### [Atividade 1]
Responda, com base na notícia sobre a reunião da comissão da Câmara Municipal de Cuiabá:
(a) Quem preside a Comissão de Direitos Humanos, Cidadania e Pessoas com Deficiência?
(b) Quem é o presidente do Conselho Municipal da Pessoa com Deficiência de Cuiabá (CMDPD)?
(c) O que foi apresentado durante a reunião?
### [Atividade 2]
Dê sequência à notícia sobre a reunião da comissão da Câmara Municipal de Cuiabá, começando logo após a última frase apresentada.

### [Trecho fornecido]
------------------------

A Comissão de Direitos Humanos, Cidadania e Pessoas com Deficiência da Câmara Municipal de Cuiabá, presidida pela vereadora Maysa Leão (Republicanos) realizou, nesta quinta-feira (05), uma reunião para discutir a educação inclusiva na rede municipal e a construção de uma Política Municipal de Promoção e Proteção dos Direitos da Pessoa com Deficiência. O encontro contou com a participação dos vereadores Demilson Nogueira (PP) e Wilson Kero-Kero (PMB), além de representantes da sociedade civil, conselhos e da Secretaria Municipal de Educação.
Participaram do debate a conselheira e vice-presidente do Conselho Estadual de Defesa dos Direitos da Pessoa com Deficiência (Coned), Danielle Barreto; o presidente do Conselho Municipal da Pessoa com Deficiência de Cuiabá (CMDPD), Ulisses Lalio; a diretora de Ensino da rede municipal, Letícia Ceron; o primeiro-secretário da Comissão da Pessoa com Deficiência da OAB-MT e presidente da Associação dos Síndromes de Down de Mato Grosso, Leonardo Guimarães Zara; além de pais e mães atípicos e do secretário municipal de Educação, Amauri Monge Fernandes.
Durante a reunião, foi apresentado o esboço de um projeto de lei que propõe a criação de uma política municipal voltada à garantia e à promoção dos direitos das pessoas com deficiência. A proposta busca estabelecer diretrizes para orientar as ações do município, fortalecendo a inclusão social, a acessibilidade, a igualdade de oportunidades e a participação ativa das pessoas com deficiência na construção das políticas públicas.

------------------------

(Dados de estimativa de pose)
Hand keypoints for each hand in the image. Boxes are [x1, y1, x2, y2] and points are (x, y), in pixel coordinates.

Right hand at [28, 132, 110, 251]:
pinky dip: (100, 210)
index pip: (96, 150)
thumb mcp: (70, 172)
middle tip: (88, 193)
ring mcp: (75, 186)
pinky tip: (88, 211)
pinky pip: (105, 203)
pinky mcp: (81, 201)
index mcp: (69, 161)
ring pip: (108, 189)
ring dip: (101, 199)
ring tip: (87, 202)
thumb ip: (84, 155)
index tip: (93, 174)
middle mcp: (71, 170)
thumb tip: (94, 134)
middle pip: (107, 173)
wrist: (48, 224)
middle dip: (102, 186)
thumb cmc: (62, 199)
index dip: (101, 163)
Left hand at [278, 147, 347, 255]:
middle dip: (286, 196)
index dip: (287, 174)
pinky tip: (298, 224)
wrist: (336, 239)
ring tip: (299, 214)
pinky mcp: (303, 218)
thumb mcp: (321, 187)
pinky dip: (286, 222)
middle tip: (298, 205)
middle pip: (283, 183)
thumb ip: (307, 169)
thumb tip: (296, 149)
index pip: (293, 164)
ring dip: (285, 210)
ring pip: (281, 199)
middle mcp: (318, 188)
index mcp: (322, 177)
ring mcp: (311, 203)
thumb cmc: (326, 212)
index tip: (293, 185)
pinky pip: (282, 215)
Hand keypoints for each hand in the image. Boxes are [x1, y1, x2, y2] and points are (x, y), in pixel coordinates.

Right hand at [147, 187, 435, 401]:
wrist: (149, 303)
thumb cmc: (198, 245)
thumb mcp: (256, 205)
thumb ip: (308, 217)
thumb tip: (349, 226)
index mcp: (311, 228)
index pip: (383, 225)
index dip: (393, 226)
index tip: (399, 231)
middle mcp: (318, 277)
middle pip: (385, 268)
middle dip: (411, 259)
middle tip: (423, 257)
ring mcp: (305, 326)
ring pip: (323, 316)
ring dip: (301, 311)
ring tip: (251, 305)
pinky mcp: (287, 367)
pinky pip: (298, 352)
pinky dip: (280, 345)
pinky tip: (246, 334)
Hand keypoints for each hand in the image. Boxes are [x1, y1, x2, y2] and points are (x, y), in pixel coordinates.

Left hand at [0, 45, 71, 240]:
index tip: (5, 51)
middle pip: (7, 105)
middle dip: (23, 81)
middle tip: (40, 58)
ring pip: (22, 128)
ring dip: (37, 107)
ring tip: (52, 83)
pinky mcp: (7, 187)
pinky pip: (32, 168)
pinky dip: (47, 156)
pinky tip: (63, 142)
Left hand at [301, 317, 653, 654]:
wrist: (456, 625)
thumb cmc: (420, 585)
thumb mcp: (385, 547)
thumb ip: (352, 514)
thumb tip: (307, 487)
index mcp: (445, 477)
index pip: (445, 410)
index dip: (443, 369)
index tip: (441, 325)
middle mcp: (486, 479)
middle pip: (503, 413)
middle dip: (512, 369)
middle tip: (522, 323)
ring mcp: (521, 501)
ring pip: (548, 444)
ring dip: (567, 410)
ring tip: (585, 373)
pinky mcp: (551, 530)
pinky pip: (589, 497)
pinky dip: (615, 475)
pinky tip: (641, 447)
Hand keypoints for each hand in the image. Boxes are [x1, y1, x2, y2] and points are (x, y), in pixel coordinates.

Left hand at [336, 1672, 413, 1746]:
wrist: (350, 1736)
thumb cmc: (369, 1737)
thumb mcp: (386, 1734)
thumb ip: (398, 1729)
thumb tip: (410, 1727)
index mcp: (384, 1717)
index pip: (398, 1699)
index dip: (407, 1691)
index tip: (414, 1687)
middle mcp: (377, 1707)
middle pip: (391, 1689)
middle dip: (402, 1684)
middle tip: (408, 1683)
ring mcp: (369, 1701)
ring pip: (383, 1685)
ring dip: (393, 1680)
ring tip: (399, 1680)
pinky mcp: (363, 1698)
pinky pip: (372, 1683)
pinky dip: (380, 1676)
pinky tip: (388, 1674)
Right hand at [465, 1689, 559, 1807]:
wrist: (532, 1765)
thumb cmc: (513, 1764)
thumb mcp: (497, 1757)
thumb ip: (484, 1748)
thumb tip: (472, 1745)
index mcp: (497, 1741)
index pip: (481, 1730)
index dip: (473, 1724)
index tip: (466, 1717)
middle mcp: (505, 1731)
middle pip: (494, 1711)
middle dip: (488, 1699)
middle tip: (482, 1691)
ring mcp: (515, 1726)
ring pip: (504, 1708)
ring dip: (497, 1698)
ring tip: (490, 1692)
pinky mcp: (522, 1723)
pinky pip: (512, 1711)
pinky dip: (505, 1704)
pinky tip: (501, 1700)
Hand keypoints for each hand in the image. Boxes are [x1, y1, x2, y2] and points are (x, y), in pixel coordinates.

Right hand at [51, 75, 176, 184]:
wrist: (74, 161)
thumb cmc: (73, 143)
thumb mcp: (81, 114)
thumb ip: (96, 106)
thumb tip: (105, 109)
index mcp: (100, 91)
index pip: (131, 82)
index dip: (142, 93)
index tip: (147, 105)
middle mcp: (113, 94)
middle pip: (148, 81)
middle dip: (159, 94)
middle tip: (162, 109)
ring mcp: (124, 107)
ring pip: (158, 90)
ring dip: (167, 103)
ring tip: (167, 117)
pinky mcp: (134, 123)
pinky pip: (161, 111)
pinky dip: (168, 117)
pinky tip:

------------------------

### [Resposta esperada 1]
(a) A vereadora Maysa Leão (Republicanos).
(b) Ulisses Lalio.
(c) O esboço de um projeto de lei que propõe a criação de uma política municipal voltada à garantia e à promoção dos direitos das pessoas com deficiência.

### [Resposta esperada 2]
A conselheira e mãe atípica Danielle Antunes Barreto ressaltou que, apesar da existência de legislações que asseguram direitos, muitas famílias ainda enfrentam dificuldades para acessá-los. “Muitas vezes os direitos já estão previstos na lei, mas não são efetivamente cumpridos. As famílias acabam tendo que recorrer até ao Ministério Público para garantir algo que deveria ser automático”, afirmou.
O pai atípico Leonardo Guimarães Zara também destacou a necessidade de ouvir as famílias e as próprias pessoas com deficiência durante a formulação das políticas públicas. “Temos leis importantes, mas falta execução. Se as pessoas com deficiência e suas famílias não participarem do processo, dificilmente conseguiremos construir políticas públicas realmente eficazes”, pontuou.
A mãe atípica e autista Anna Karolyne Kaimmi Lima e Souza Lopes reforçou que a luta das famílias está acima de posicionamentos ideológicos e pediu mais transparência nas políticas de inclusão da rede municipal. “A nossa luta não tem direita nem esquerda. O nosso lado são os nossos filhos. Precisamos entender como estão sendo feitas as avaliações e de que forma a Secretaria está fiscalizando possíveis irregularidades nas escolas”, disse.
Durante a reunião, o secretário municipal de Educação, Amauri Monge Fernandes, apresentou ações desenvolvidas pela gestão para fortalecer a educação especial no município. “Hoje contamos com 95 salas de recursos e cerca de 1.915 profissionais CADES atendendo aproximadamente 2.510 estudantes. Sabemos que ainda existem desafios, mas estamos trabalhando para ampliar e qualificar esse atendimento”, destacou.
Ao final do encontro, a vereadora Maysa Leão reforçou que o diálogo entre o poder público e as famílias é essencial para garantir os direitos das crianças. “Precisamos construir uma relação de confiança e união entre a Secretaria e as mães. A decisão técnica é importante, mas a família precisa participar de todo o processo. O nosso objetivo é garantir transparência, segurança para as famílias e, principalmente, o respeito aos direitos das crianças”, concluiu.